NZ Transport Agency Chief Executive Geoff Dangerfield said the NZTA, KiwiRail and Auckland Transport worked closely with UNISA through the process to identify ways of reducing the costs of doing business in New Zealand - through an upper North Island lens.
“More than fifty five percent of New Zealand’s freight travels through the Northland, Auckland, Waikato and Bay of Plenty regions, and collectively these regions generate over half of New Zealand’s gross domestic product, so the efficient movement of freight through the upper North Island is vital to New Zealand’s economic success. This partnership is an example of the kind of collaboration and joined up thinking that we’ll need to see more of in the years ahead to deliver the high performing transport system that New Zealand needs to grow and prosper.
“By working together we know we can improve New Zealand’s supply chains across the entire freight system – not only on local roads, state highways, the rail network, coastal shipping, ports and airports, but we can also look at the way goods transfers to other modes, and the regulatory services that govern freight.”
KiwiRail Chief Executive Jim Quinn said that in delivering an efficient freight network for New Zealand it was important that KiwiRail worked together with other network providers to find integrated solutions.
“Because rail is such an integral part of the country’s freight networks it is an important opportunity to work across the sector to better understand freight flows and industry requirements into the future.”
The development of the Freight Story saw representatives from across multiple sectors identify and rank the critical issues that they believe are limiting New Zealand’s ability to reduce the cost to do business. The focus was on the upper North Island, with an evidence base for each of the critical issues identified for inclusion in the Story.
A full copy of the Upper North Island Freight Story Summary of Critical Issues and Shared Evidence Base documents are available on the NZTA website, at www.nzta.govt.nz/planning/process/freight-north-island.html.
Key actions from the Story will inform the relevant partner organisations’ work programme for 2013 and beyond. The shared evidence base has been developed by the ten partner organisations to provide decision makers with a greater depth of information relating to the critical issues identified and will be used as a key reference for any relevant freight related decisions by the partner organisations.
ENDS
Editor’s notes:
The Upper
North Island Strategic Alliance (UNISA) is made up of
Northland Regional Council, Whangarei District Council,
Auckland Council, Waikato Regional Council, Hamilton City
Council, Bay of Plenty Regional Council and Tauranga City
Council. UNISA is collaborating with Auckland Transport,
KiwiRail and the New Zealand Transport Agency to work
together on initiatives to reduce the cost to do business in
New Zealand - through an upper North Island lens. The ten
partner organisations have worked together, involving
industry, freight operators, ports and local government to
decide on the key critical issues and opportunities where
the collective partner focus could help deliver freight
efficiencies, and to create a shared evidence base that will
enable better future decision making.
The organisations involved share the view that to plan and invest smarter, and deliver better certainty for industry and investors, they need to understand the picture at an upper North Island scale, and work together on the critical priorities that will add the most value. The shared evidence base builds a picture for the identified issues to help the organisations make better, well informed, decisions.
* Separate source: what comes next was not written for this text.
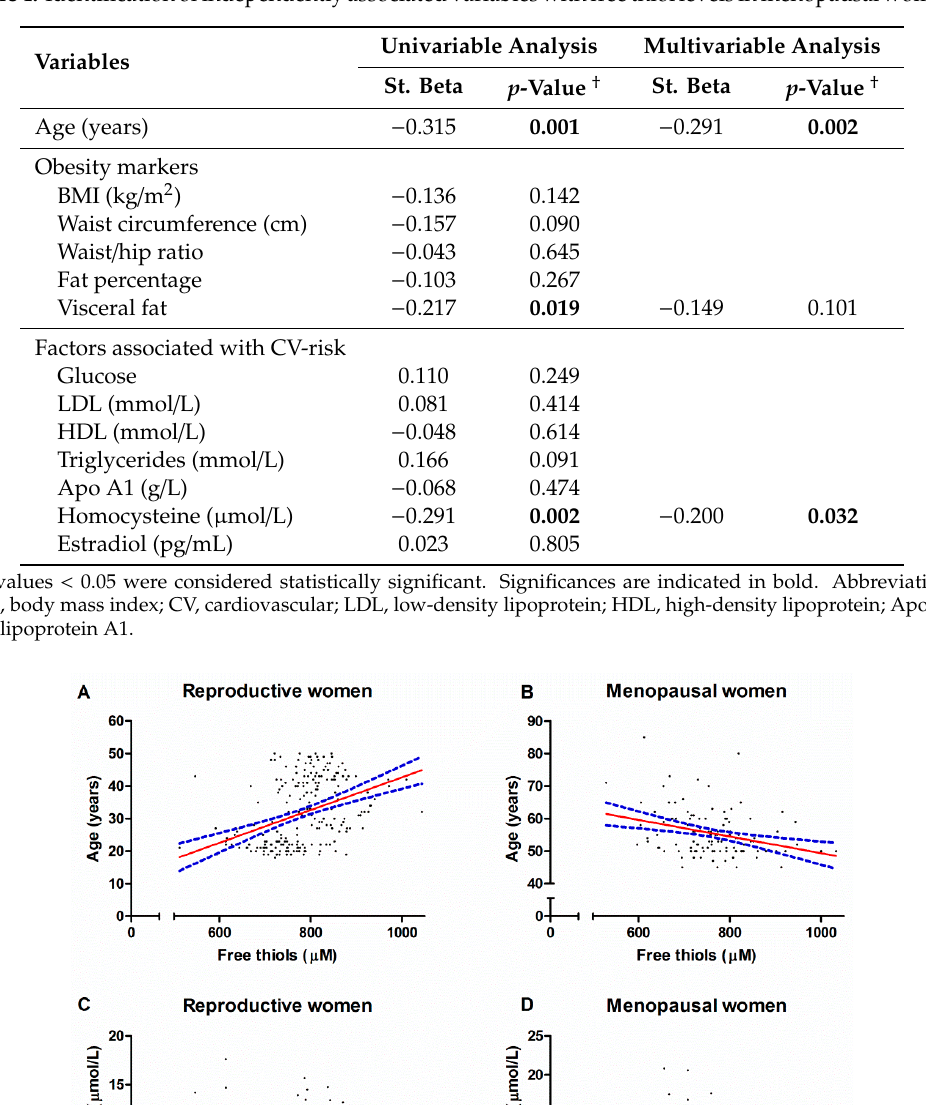
Table 4. Identification of independently associated variables with free thiol levels in menopausal women. Table4. Identificationofindependentlyassociatedvariableswithfreethiollevelsinmenopausalwomen.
More than fifty five percent of New Zealand’s freight travels through the Northland, Auckland, Waikato and Bay of Plenty regions, and collectively these regions generate over fifty percent of New Zealand’s gross domestic product. The freight task is growing and improving freight efficiency reduces the cost of trade, which can result in reducing the cost of goods for all New Zealanders while increasing the competitive advantage for our country’s importers and exporters.